To those opposed to rapprochement with Moscow, however, such as the militant Jewish Defense League, Hurok's presentation of Soviet performers in the United States was a moral outrage. Beginning with picket lines and stinkbombs, the JDL's anti-Hurok campaign climaxed in the terrorist bombing of his offices in early 1972. Hurok was hospitalized for smoke inhalation, and one of his secretaries was killed.
Those who knew Hurok well agree that the incident undermined his seemingly indestructible constitution. He died two years later of a massive heart attack on the way to a meeting with David Rockefeller. They were planning to discuss possible financing for a new attraction he was developing with Rudolf Nureyev--"Nureyev and Friends."
On Friday, March 9, 1974, three days after Hurok's death, more than 2,600 people nearly filled Carnegie Hall for his funeral, the last glamorous performance of the impresario's life. Limousines pulled up to the stage door, unloading opera stars, ballerinas, musicians, conductors, and stage and film personalities eager to pay tribute to the man who had launched and shaped many of their careers.
In the twenty years that have passed since Hurok's death, no one has come forward to replace him. He was "The Last Impresario," the last large-scale individual practitioner of risk capitalism in the arts. The work he did has been largely taken over by nonprofit organizations operating out of huge performing arts complexes. Unlike them, Hurok never had a board of directors. Only occasionally (mostly in the days of the Monte Carlo Ballet Russe) did he seek backers for specific attractions. In the end, he took the financial risk himself and made his own decisions about whom to present and how to promote them.
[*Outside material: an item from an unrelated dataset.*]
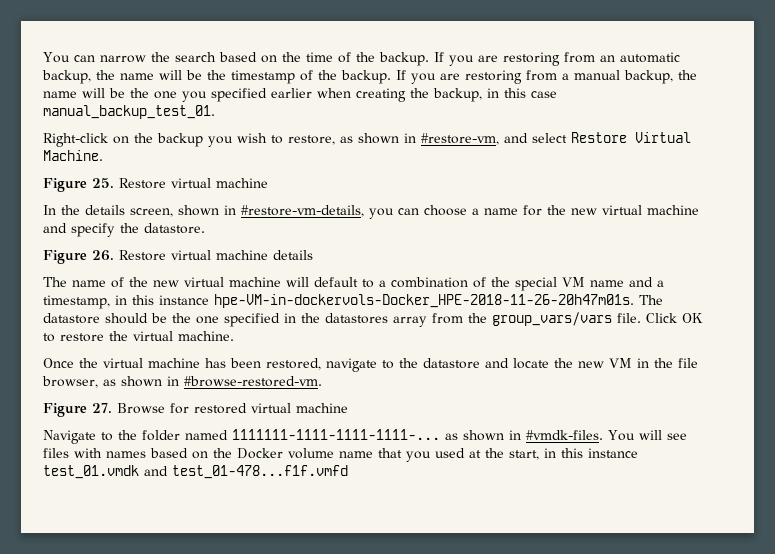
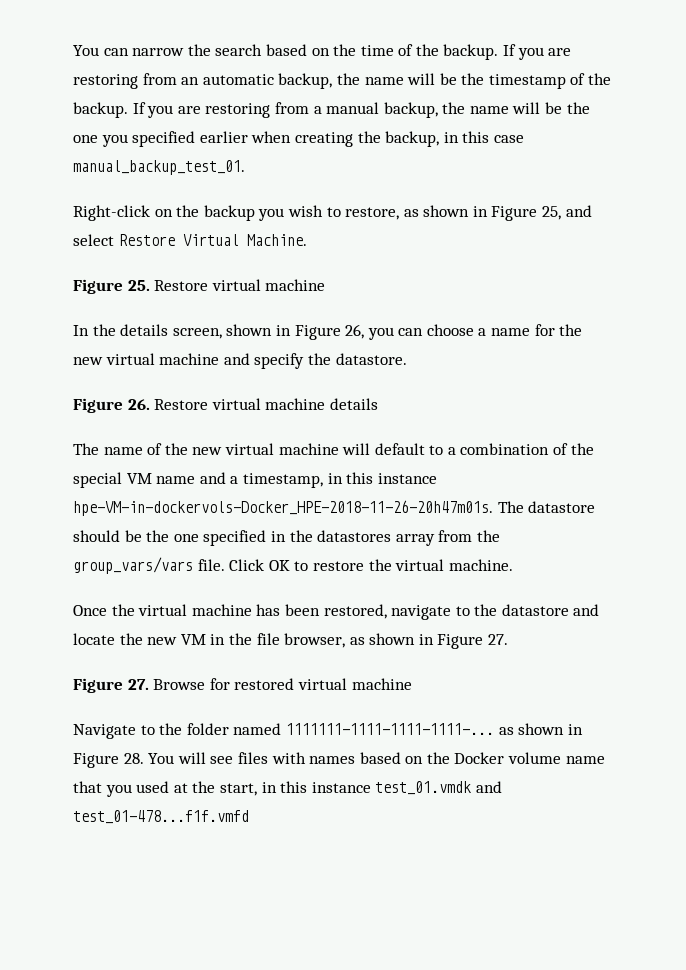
[421,133,499,145] #restore-vm, -> [491,206,562,221] Figure 25,
[241,205,364,217] #restore-vm-details, -> [294,324,365,340] Figure 26,
[184,376,322,387] #browse-restored-vm. -> [437,634,509,649] Figure 27.
[526,430,603,440] #vmdk-files. -> [73,753,144,768] Figure 28.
Hurok was not an aesthete in the class of Serge Diaghilev or George Balanchine. Alexandra Danilova, who knew both Balanchine and Hurok well, told me that "Hurok always thought about selling tickets. Balanchine never did; he thought only about art. They had as little in common as champagne Veuve Cliquot and Coca-Cola."
In the great American democratic tradition which he so adored and celebrated, Hurok was a populist in the arts. He loved his audience and loved giving them what they wanted. One of his most beloved maxims was, "If people don't want to come, nothing will stop them."